- 310 Okunma
- 0 Yorum
- 0 Beğeni
[ kalin ]Kerim’ce Güzellemeler -21–
Kerim’ce Güzellemeler -21–
Öyle bir dönem ki yaşıyoruz ki, herkes çok konuşur, en çok ve en iyi kendileri bilir, kendilerinden başka akıllı yoktur, herkes kendisine muhtaç olsun ister, kendilerinden başka hiç kimse haklı değildir ve bir şey anlamaz, birbirine akıl verir durumdadır.
Herkes ders verme, akıl verme, yol gösterme, utanmaz, cahilane, zalim, yalancı, acımazsız, bencil, ukala bir yarış halindedir.
İnsanlar, aldatma, hor görme, tepeden bakma, karşısındakinin yanlışlarını, sırlarını ulu orta ortaya dökme, patavatsız söz ve söylemleri bir maharet görerek, boğazına kadar günahlara ve çirkefe batmış durumdalar.

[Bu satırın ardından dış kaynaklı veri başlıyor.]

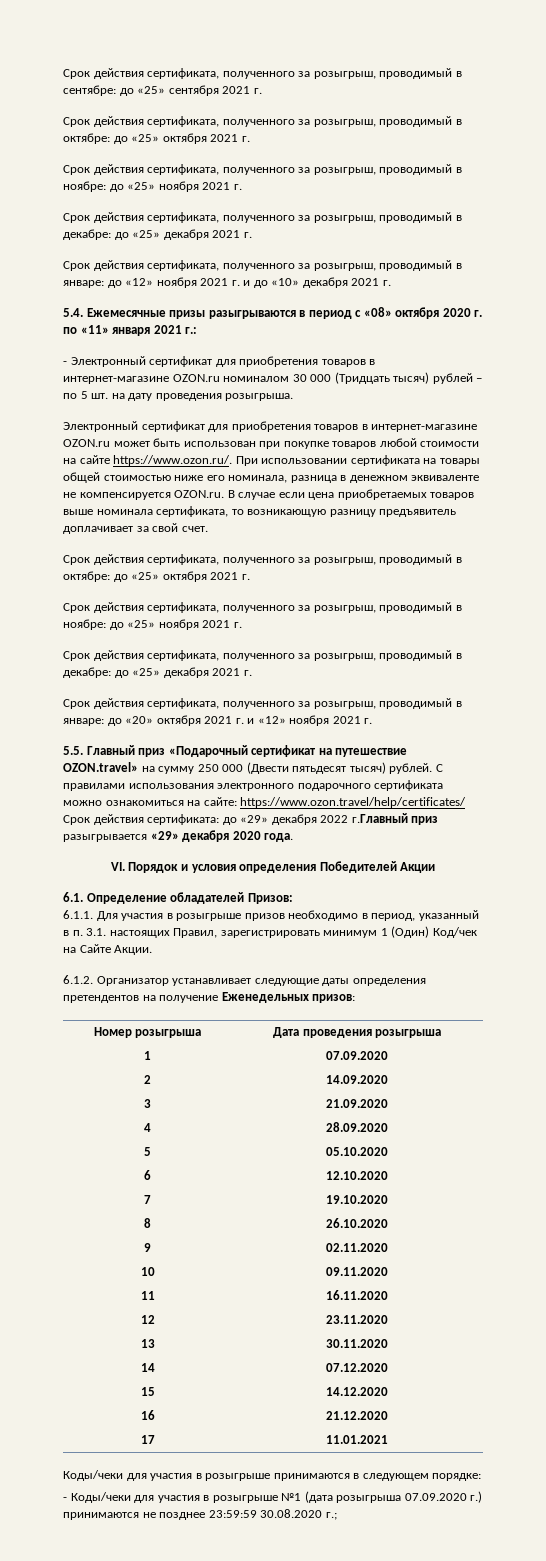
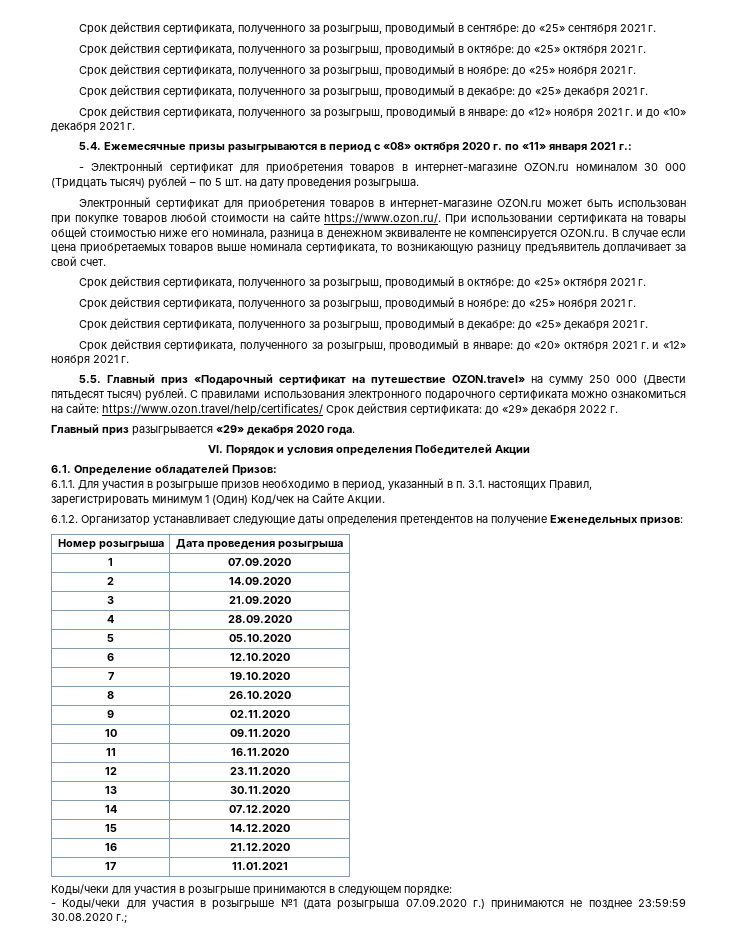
[351,813,408,823] г.Главный -> [610,406,618,413] [51,424,99,433] г. // Главный

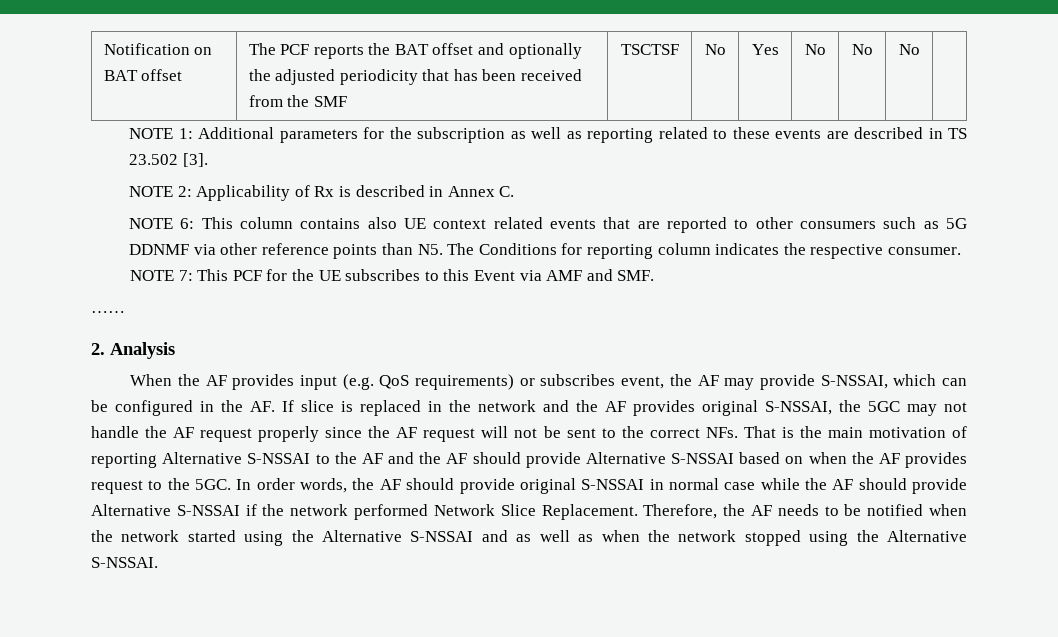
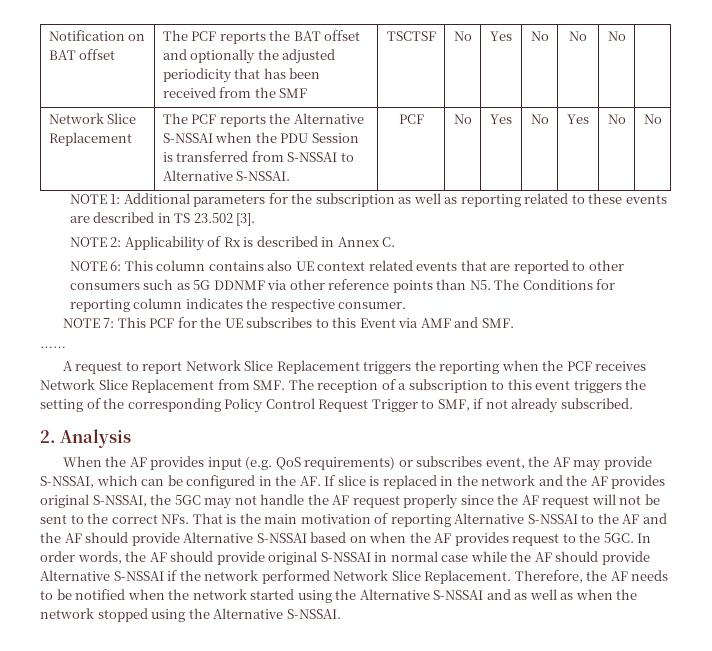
(920, 49) none -> [48,113,137,124] [48,132,132,146] [162,113,364,127] [162,132,359,143] [162,151,354,162] [162,170,291,181] [398,114,424,124] [453,114,472,124] [490,114,512,124] [530,114,549,124] [567,114,589,124] [607,114,626,124] [643,114,662,124] // Network Slice Replacement | The PCF reports the Alternative S-NSSAI when the PDU Session is transferred from S-NSSAI to Alternative S-NSSAI. | PCF | No | Yes | No | Yes | No | No
(125, 312) none -> [62,360,647,374] [40,379,647,393] [40,398,633,413] // A request to report Network Slice Replacement triggers the reporting when the PCF receives Network Slice Replacement from SMF. The reception of a subscription to this event triggers the setting of the corresponding Policy Control Request Trigger to SMF, if not already subscribed.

Hemen her alanda bu böyle olup, yer, zaman ve makam ayırt etmeksizin bu tür manzaralar sergilenmektedir.
*
Çoğu zaman tanıdığımız, dostumuz, arkadaşımız olan birçok insanda, bu emarelerini görebilmek mümkündür. Ancak cevap verme konusunda, bazı sebepler insanın cevap vermesini engellemektedir.
Hal böyle olunca da, herkes bildiğini yapmakta ve yaptıklarının doğru olduğuna inanmaktadır. Bu çok acı, çok ıstırap verici, günümüzün en büyük sorunu olmuş durumdadır. İnsan nerede, nasıl hareket etmesi gerektiğini ve hangi konuda ne söylemesi gerektiğine dikkat etmesi gerekir.
Aksi takdirde yapılanlar, ukalalıktan ve ahmaklıktan öteye gitmez.
Başkalarını düzeltmek adına, öncelikle insanın kendisini düzeltmekle işe başlaması gerektiğinin bilincinde olmalıdır.
Yoksa zavallı duruma düşmekten kendini kurtaramaz.
*
İnsanları tanımak için, “ya yolculuk yapacaksın, ya alışveriş yapacaksın, ya da komşuluk yapacaksın.” Bunların sonucunda, ya hayal kırıklığı yaşıyor olacaksın ya da güven duygusunu daha çok perçinleyeceksin. Aksi takdirde, insanlara olan güven duygusunun zedelenmesi, kaybolması içten bile değildir, tekrar tesisi ise bir hayli zor ve zaman alabilmektedir.
*
Hangi alanda ve hangi kişide olursa olsun, güven probleminin baş gösterdiği bir durumda; yıkım, sarsıntı, etik değerlerde ahlaki başkalaşımlar, yozlaşmalar, ayyuka çıkacaktır. Haliyle toplumda bundan etkilendiğinden, onarılması güç problemler meydana gelecektir.
*
İnsanoğlu, dili, dini, ırkı, memleketi ve tabiiyeti ne olursa olsun; bazen öyle acı ve öyle hüzünler yaşıyor ki, ne kazandıklarından mutlu olabiliyor, ne yaşadıklarından haz alabiliyor, ne kazandığı başarılardan gurur duyabiliyor; adeta hevesi, zaferi, mutluluğu, sevinci hep kursağında kalıyor, her şey boğazında düğümlenip kalıyor.
*
Bu dünyada yaşamak ve bihakkın bir ömür sürebilmek bir hayli zor…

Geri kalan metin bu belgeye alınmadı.